Criar e configurar um perfil para pesquisa de vistas com a integração do FireEye

  • Versão de lançamento: Washingtondc
  • Atualizado 1 de fev. de 2024
  • 1 min. de leitura

    • Configure o perfil de pesquisa de vistas usando o procedimento a seguir.

    Antes de Iniciar

    Função necessária: administrador de incidentes do NowPlatform Security (sn_si.admin)

    Sempre que uma origem for criada, as configurações de pesquisa de vistas individuais para cinco tipos (Arquivo, IPs (v4), MD5, SHA1 e SHA256) serão criadas e inativas por padrão. Você deve torná-lo ativo antes de usar a Pesquisa de detecções. Cada tipo de observável tem uma consulta de pesquisa diferente para recuperar vistas. Estaríamos iniciando uma pesquisa diferente para cada tipo de observável. A pesquisa de vários observáveis para uma pesquisa de vista não é possível no FireEye, pois ele executaria uma operação AND nos observáveis, e o resultado pode ser impreciso.
    Nota:
    Para a pesquisa de Vistas, somente cinco pesquisas ativas podem estar presentes de uma só vez. O restante será enfileirado e começará após a conclusão de qualquer uma das vistas em andamento.

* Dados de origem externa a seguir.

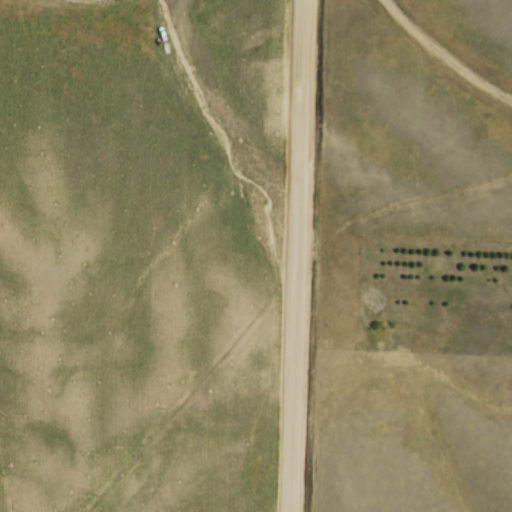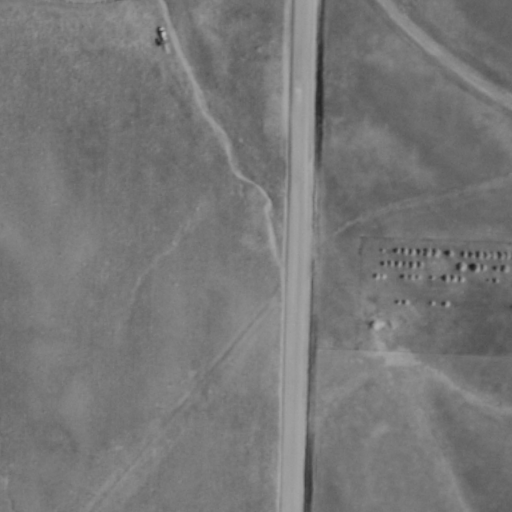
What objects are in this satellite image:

    Se você quiser criar um novo perfil de pesquisa de vistas, siga as etapas abaixo para criar um:

    Procedimento

    1. Navegar até Integrações > Configuração de Pesquisa de Vistas.
    2. Clicar Novo.
    3. No formulário, preencha os campos.
      Campo Descrição
      Nome Nome do perfil de recurso.
      Pesquisa salva Isso executará uma pesquisa salva, ou seja, o campo de Nome deve corresponder ao nome da pesquisa salva.
      Origem de pesquisa de vistas Define a origem configurada para a integração.
      Pesquisar Adicione uma cadeia de caracteres de pesquisa nativa para formar uma consulta.
      Ativo A consulta será executada somente se estiver ativa.
      Tipo de observável Define o tipo de categoria de observável.
      Máximo de observáveis por pesquisa O número de observáveis antes da consulta de pesquisa é dividido em várias consultas. Defina este valor como 1 para esta integração.
      Parâmetros de pesquisa de detecções Use os parâmetros de pesquisa de detecções para definir consultas mais complexas que incluem lógica e outros operadores compatíveis com o armazenamento de log especificado.
    4. Clicar Enviar para concluir a configuração.